On the other side of Lake Winnipesaukee, Nordic Skier owner Steve Flagg said he has seen the same trend, and it’s coupled with the same supply-chain issues that have been frustrating outdoor outfitters for nearly a year.
“We still can’t get bikes, and snowshoes and cross-country skis are following the same path. Our shelves are empty, and so are the warehouses,” Flagg said.
Tim Perry, who has worked at the Nordic Skier for 30 years, said the demand for new cross-country gear has been undercut by a fire in a massive factory in the Ukranian town of Mukachevo. The factory, owned by Fischer, produced more than half of Europe’s skis and exported its product to North America. The production facility also provided contract manufacturing for many other brands, including Rossignol and Alpina.
The unfortunate irony is that 2021 was set up to be a rebound year for cross-country skiing, Perry said. “Cross-country skiing has been quietly dying.” He said that the pandemic has inspired people to take a new look at the sport. “All of a sudden, it was a rediscovery of the concept, so all of our average sizes of skis and boots are shot now, and there aren’t any more coming in, either.”
The good news for the ski shop is that they also offer rentals — usually used on the nearby Wolfeboro Nordic trail system — so that will keep them busy despite a lack of new inventory. Season passes to that trail system, which can be purchased at the Nordic Skier, have been selling briskly, Perry said.
Many of the new skiers are people who don’t usually spend their winters in Wolfeboro, Perry said. He advises people new to Lakes Region winter recreation to dress in layers and “be ready for everything.”
Flagg, as well as Bolduc, said that people new to cross-country skiing ought to start at a park or trail system before venturing off into the wild and might want to pay for some expert guidance.
“It’s not a bad idea to sign up for a lesson or two and visit a Nordic center where trails are groomed,” Flagg said.
Another classic winter pastime, ice fishing, has also become a haven for the pandemic-weary. Even though ice is still forming on many lakes, activity has already started to spike.
Through the first seven days of 2020, New Hampshire Fish and Game sold 7,498 resident fishing licenses and 1,124 non-resident licenses. Through Jan. 7 of this year, 9,148 residents and 1,530 non-residents purchased a fishing license. That’s an increase of about 24 percent, year over year, and Winnipesaukee hasn’t frozen over yet.
Jim Eldridge works at The Tackle Shack in Meredith. He’s been selling ice-fishing bait and tackle for more than 20 years, mostly at the now-closed A.J.’s, and said this season is on pace to be one for the record books.
“It seems to be way ahead from other years. Even though we don’t have a ton of ice, the product seems to be going out; they’re scrounging to find any ice to get on,” Eldridge said.
It’s not just more sales but when those sales are happening, Eldridge said. In recent years, the bait shops would be quiet during the week and busy on the weekend. This year, they’re getting customers every day of the week.

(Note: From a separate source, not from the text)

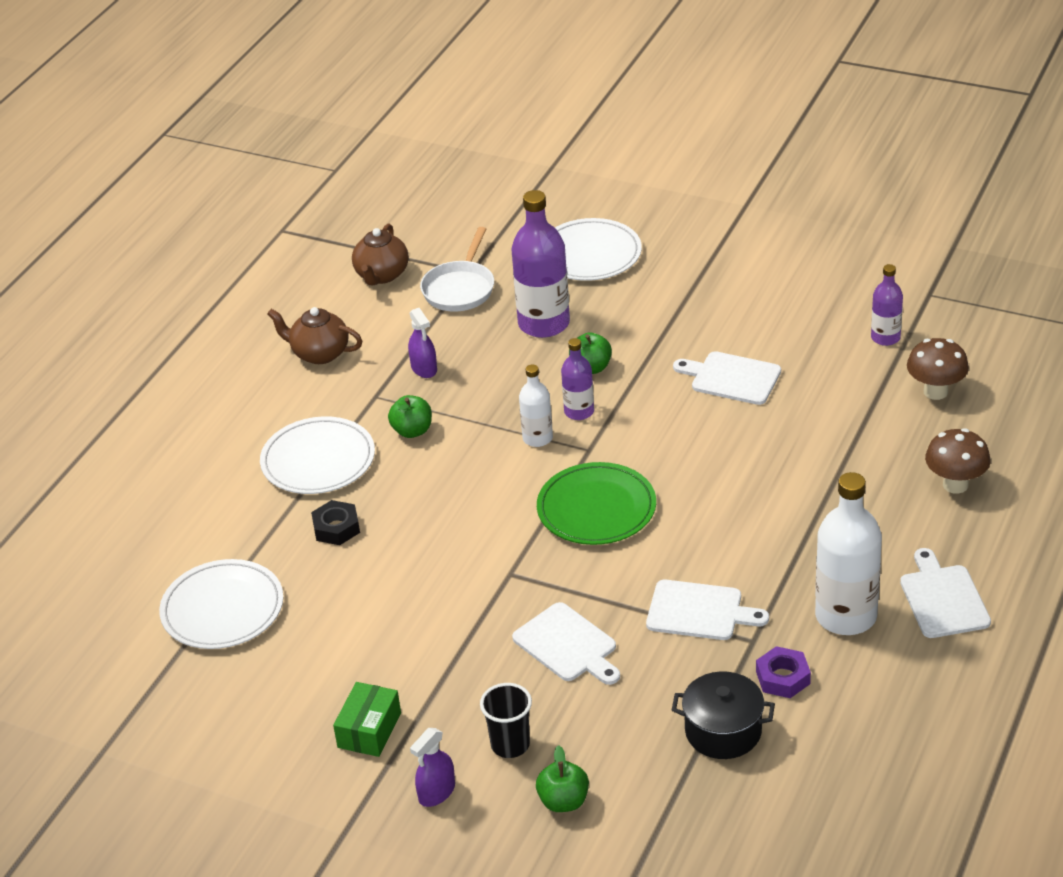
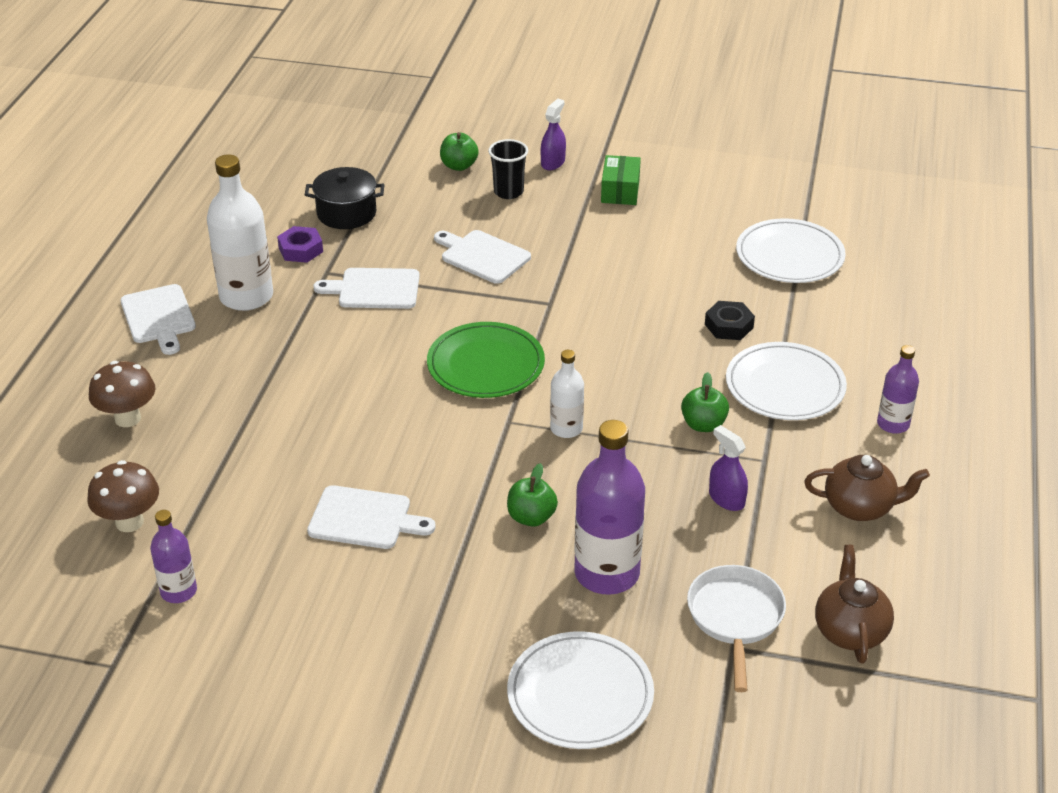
camera: 165 degrees right, 0 degrees up
(579, 412) = (530, 462): purple bottle -> purple bottle (893, 424)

Eldridge figured that about a quarter of the customers he’s seen this year are new to ice fishing — an estimate that lines up with the licensing reports — and he hopes they take ice safety seriously.
“As it is right now, the biggest thing is to take caution. The ice is just not that great. Check in with us, or anybody. If you’ve got a local tackle dealer ask them about the ice,” Eldridge said. Ice fishing can be a great family activity, and if young kids are part of the group, he suggested finding a smaller body of water with smaller, more active fish.
“If they get a fish every five minutes, that hooks them on,” Eldridge said. “You’ve got to have something steady for them to do. At least if they’re out hunting or fishing, they’re not on their video things and getting into trouble.”